------ Quoted passage

Re: [PATCH] irqchip/gicv3-its: Implement two-level(indirect) device table support

From: Marc Zyngier
Date: Fri May 06 2016 - 10:23:12 EST


Hi Shanker,

Thanks for putting this together. Comments below:

On Fri, 6 May 2016 08:43:36 -0500
Shanker Donthineni <shankerd@xxxxxxxxxxxxxx> wrote:

> Since device IDs are extremely sparse, the single, a.k.a flat table is
> not sufficient for the following two reasons.
>
> 1) According to ARM-GIC spec, ITS hw can access maximum of 256(pages)*
> 64K(pageszie) bytes. In the best case, it supports upto DEVid=21
> sparse with minimum device table entry size 8bytes.

------------
------ Data shown

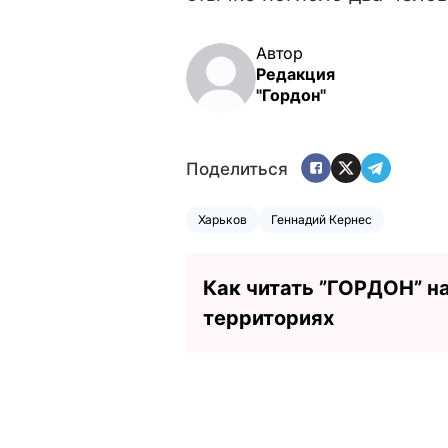
Автор
Редакция
"Гордон"
Поделиться
Харьков
Геннадий Кернес
Как читать ”ГОРДОН” н
территориях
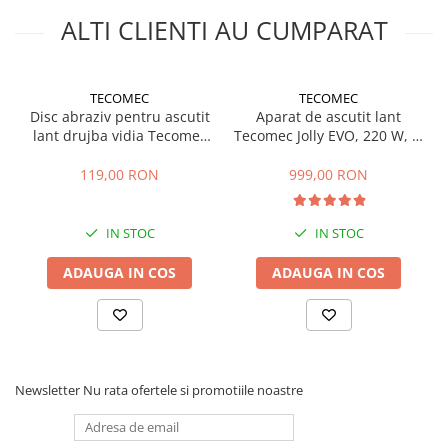
Masini de prelucrat fier-beton
ALTI CLIENTI AU CUMPARAT
Ghilotine
Placi extra mari
TECOMEC
TECOMEC
Accesorii masini de taiat
Disc abraziv pentru ascutit
Aparat de ascutit lant
Finisare si Prelucrare suprafete
lant drujba vidia Tecomec
Tecomec Jolly EVO, 220 W, Ø
145 x 22.2 x 4.5 mm
disc 145 mm
Elicoptere pardoseala
119,00 RON
999,00 RON
Vibratoare beton
Rigle vibrante
IN STOC
IN STOC
Scarificatoare beton
Aplicatoare cu banda
ADAUGA IN COS
ADAUGA IN COS
Slefuitoare pereti
Accesorii prelucrare suprafete
Sisteme pompare
Pompe pentru zugravit si vopsit
Newsletter
Nu rata ofertele si promotiile noastre
Masini de tencuit
Pompe glet cu snec
Pompe spuma poliuretanica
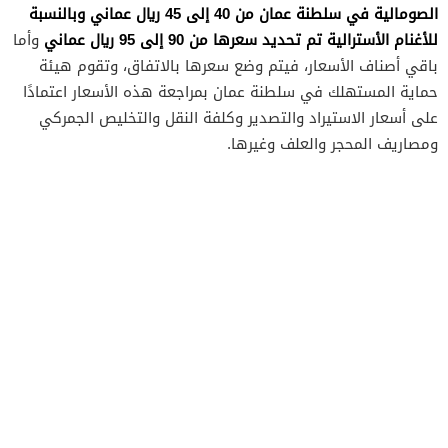
الصومالية في سلطنة عمان من 40 إلى 45 ريال عماني وبالنسبة
للأغنام الأسترالية تم تحديد سعرها من 90 إلى 95 ريال عماني
وأما
باقي أصناف الأسعار، فيتم وضع سعرها بالاتفاق، وتقوم هيئة
حماية المستهلك في سلطنة عمان بمراجعة هذه الأسعار اعتمادًا
على أسعار الاستيراد والتصدير وكلفة النقل والتخليص الجمركي
ومصاريف المحجر والعلف وغيرها.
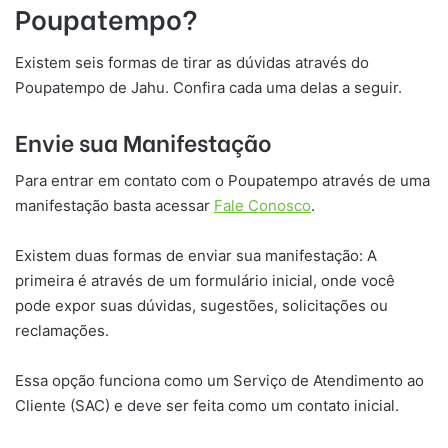
Poupatempo?
Existem seis formas de tirar as dúvidas através do
Poupatempo de Jahu. Confira cada uma delas a seguir.
Envie sua Manifestação
Para entrar em contato com o Poupatempo através de uma
manifestação basta acessar
Fale Conosco
.
Existem duas formas de enviar sua manifestação: A
primeira é através de um formulário inicial, onde você
pode expor suas dúvidas, sugestões, solicitações ou
reclamações.
Essa opção funciona como um Serviço de Atendimento ao
Cliente (SAC) e deve ser feita como um contato inicial.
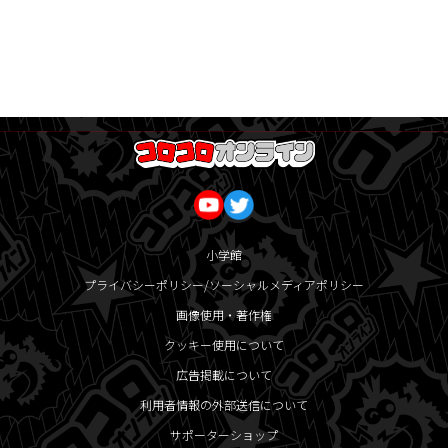
小学館
プライバシーポリシー/ソーシャルメディアポリシー
画像使用・著作権
クッキー使用について
広告掲載について
利用者情報の外部送信について
サポーターショップ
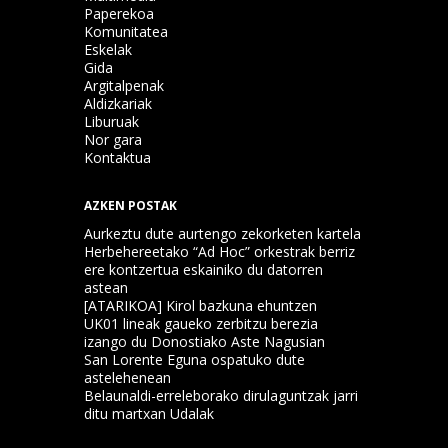
Paperekoa
Komunitatea
Eskelak
Gida
Argitalpenak
Aldizkariak
Liburuak
Nor gara
Kontaktua
AZKEN POSTAK
Aurkeztu dute aurtengo zekorketen kartela
Herbehereetako “Ad Hoc” orkestrak berriz
ere kontzertua eskainiko du datorren
astean
[ATARIKOA] Kirol bazkuna ehuntzen
UK01 lineak gaueko zerbitzu berezia
izango du Donostiako Aste Nagusian
San Lorente Eguna ospatuko dute
astelehenean
Belaunaldi-erreleborako dirulaguntzak jarri
ditu martxan Udalak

------------

### Task item A
For each statement, answer yes or no based on the patch review message, and quote its deciding words: (i) the reply is dated Friday, May 6, 2016; (ii) the quoted message says ITS hardware can access at most 128 pages; (iii) the quoted message calls device IDs extremely sparse.
### Task item B
Retype the rows from their beginning through the line containing "территориях", with both ends included and the pictures left out.
The rows have no connection to the patch review message.

### Written reply A
(i) Yes: "Fri May 06 2016 - 10:23:12 EST"
(ii) No: "ITS hw can access maximum of 256(pages)*"
(iii) Yes: "Since device IDs are extremely sparse"

### Written reply B
Автор
Редакция
"Гордон"
Поделиться
Харьков
Геннадий Кернес
Как читать ”ГОРДОН” н
территориях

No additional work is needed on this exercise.